[hibernate-issues] [Hibernate-JIRA] Closed: (HHH-1047) replicate() does not handle cascade correctly

Steve Ebersole (JIRA) noreply at atlassian.com
Mon Mar 21 13:00:25 EDT 2011


     [ http://opensource.atlassian.com/projects/hibernate/browse/HHH-1047?page=com.atlassian.jira.plugin.system.issuetabpanels:all-tabpanel ]

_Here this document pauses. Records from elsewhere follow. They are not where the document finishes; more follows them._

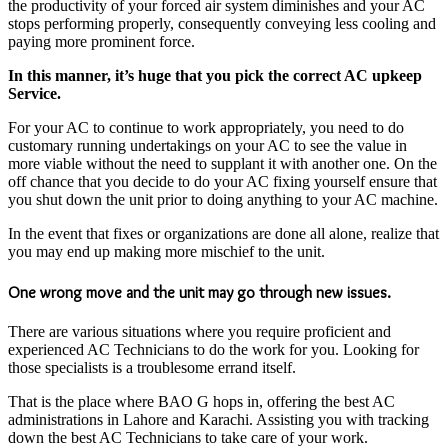
the productivity of your forced air system diminishes and your AC
stops performing properly, consequently conveying less cooling and
paying more prominent force.
In this manner, it’s huge that you pick the correct AC upkeep
Service.
For your AC to continue to work appropriately, you need to do
customary running undertakings on your AC to see the value in
more viable without the need to supplant it with another one. On the
off chance that you decide to do your AC fixing yourself ensure that
you shut down the unit prior to doing anything to your AC machine.
In the event that fixes or organizations are done all alone, realize that
you may end up making more mischief to the unit.
One wrong move and the unit may go through new issues.
There are various situations where you require proficient and
experienced AC Technicians to do the work for you. Looking for
those specialists is a troublesome errand itself.
That is the place where BAO G hops in, offering the best AC
administrations in Lahore and Karachi. Assisting you with tracking
down the best AC Technicians to take care of your work.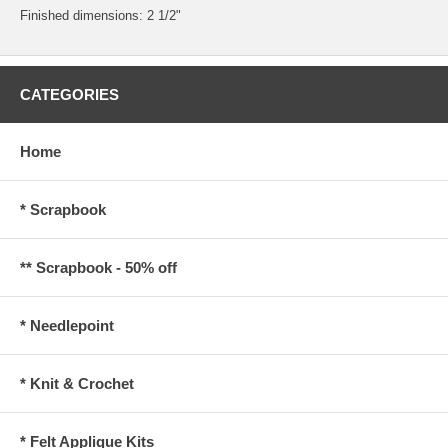
Finished dimensions: 2 1/2"
CATEGORIES
Home
* Scrapbook
** Scrapbook - 50% off
* Needlepoint
* Knit & Crochet
* Felt Applique Kits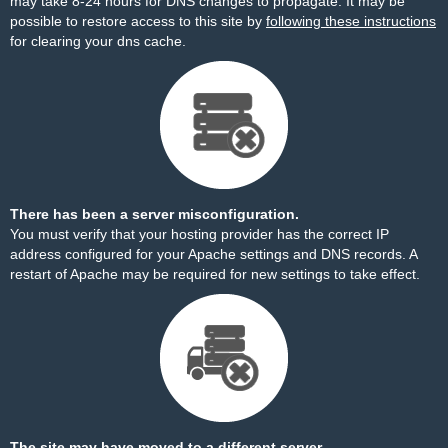
may take 8-24 hours for DNS changes to propagate. It may be
possible to restore access to this site by
following these instructions
for clearing your dns cache.
There has been a server misconfiguration.
You must verify that your hosting provider has the correct IP
address configured for your Apache settings and DNS records. A
restart of Apache may be required for new settings to take effect.
The site may have moved to a different server.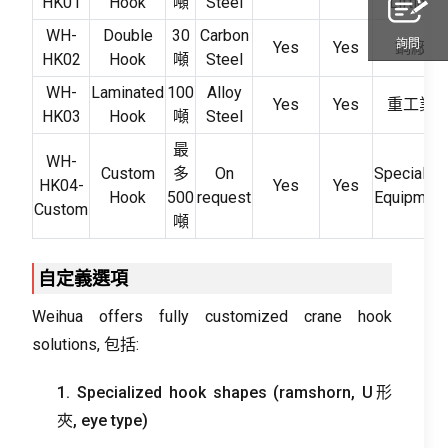
HK01
Hook
噸
Steel
Lifting
WH-
Double
30
Carbon
詢問
Yes
Yes
鋼廠
HK02
Hook
噸
Steel
WH-
Laminated
100
Alloy
Yes
Yes
重工業
HK03
Hook
噸
Steel
最
WH-
Custom
多
On
Special
HK04-
Yes
Yes
Hook
500
request
Equipment
Custom
噸
自定義選項
Weihua offers fully customized crane hook
solutions
, 包括:
1.
Specialized hook shapes
(
ramshorn
, U形
夾,
eye type
)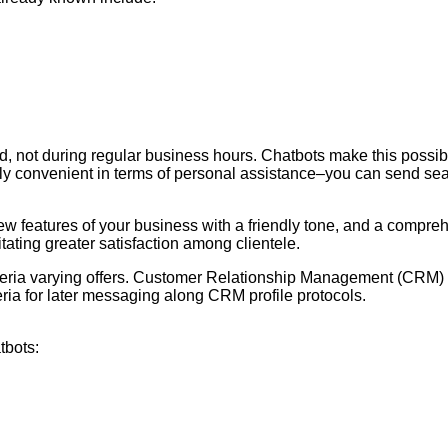
ot during regular business hours. Chatbots make this possible, 
ly convenient in terms of personal assistance–you can send searc
new features of your business with a friendly tone, and a compr
tating greater satisfaction among clientele.
iteria varying offers. Customer Relationship Management (CRM) so
teria for later messaging along CRM profile protocols.
tbots: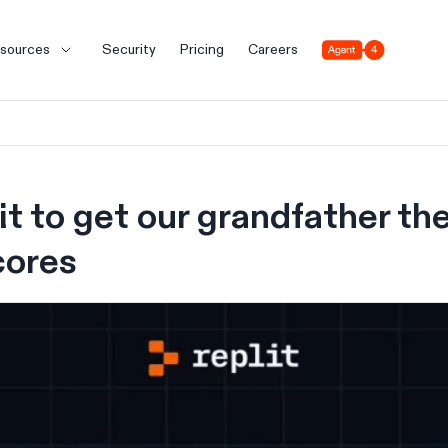
Agent 4
sources
Security
Pricing
Careers
t to get our grandfather the
cores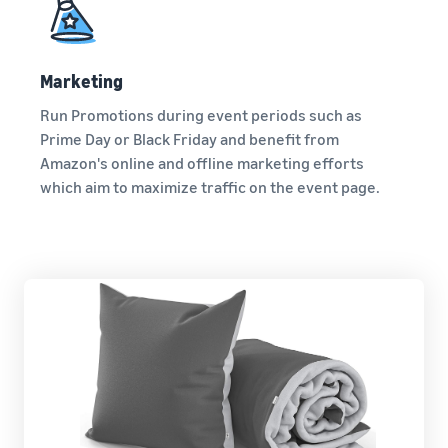
Marketing
Run Promotions during event periods such as
Prime Day or Black Friday and benefit from
Amazon's online and offline marketing efforts
which aim to maximize traffic on the event page.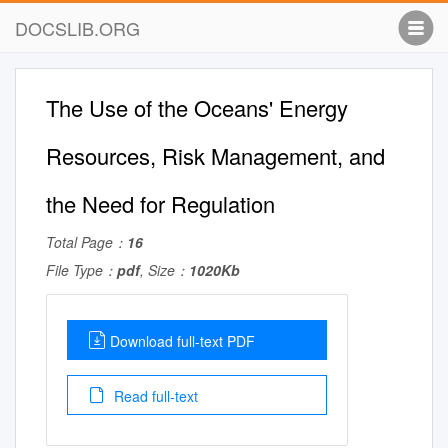
DOCSLIB.ORG
The Use of the Oceans' Energy
Resources, Risk Management, and
the Need for Regulation
Total Page：
16
File Type：
pdf
, Size：
1020Kb
Download full-text PDF
Read full-text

Steve Ebersole closed HHH-1047.
-------------------------------


Closing stale resolved issues

> replicate() does not handle cascade correctly
> ---------------------------------------------
>
>                 Key: HHH-1047
>                 URL: http://opensource.atlassian.com/projects/hibernate/browse/HHH-1047
>             Project: Hibernate Core
>          Issue Type: Bug
>          Components: core
>    Affects Versions: 3.1 rc 1
>         Environment: 3.1b3, postgres 8
>            Reporter: snorbii
>
> Hello,
> I'm working with sequence-based identifiers, connected to a long property.
> My workflow:
> - I have an already saved object A.
> - A is disconnected for editing by the UI layer.
> - After editing is ready I call replicate() (with replication mode "latest") to synchronize with the database.
> My problem is that during editing a new, unsaved object B is added to a many-to-one association of A. This many-to-one association has CascadeType.ALL.
> - When replicate() is executed, it correctly cascades the replication.
> - But in DefaultReplicateEventListener.onReplicate() I found the following code:
> 		// get the id from the object
> 		/*if ( persister.isUnsaved(entity, source) ) {
> 			throw new TransientObjectException("transient instance passed to replicate()");
> 		}*/
> 		Serializable id = persister.getIdentifier( entity, source.getEntityMode() );
> 		if (id==null) {
> 			throw new TransientObjectException("instance with null id passed to replicate()");
> 		}
>   
>   persister.getIdentifier() returns 0 because object B is unsaved.
>   This means that Hibernate does not realize that it is an unsaved object.
>   So it generates an SQL INSERT for inserting it as a new object, but without generating an ID for it.
>   The result is that object B is inserted to the database with ID=0 instead of an ID got from the sequence.
> If object A has two such associations then two rows are inserted with ID=0 which causes constraint violation.
> I think that it would be more correct if replication would save the associated unsaved object B with a normally generated ID if it is unsaved.
> (Am I right that CASCADED replication should save transient instances instead of throwing an exception?)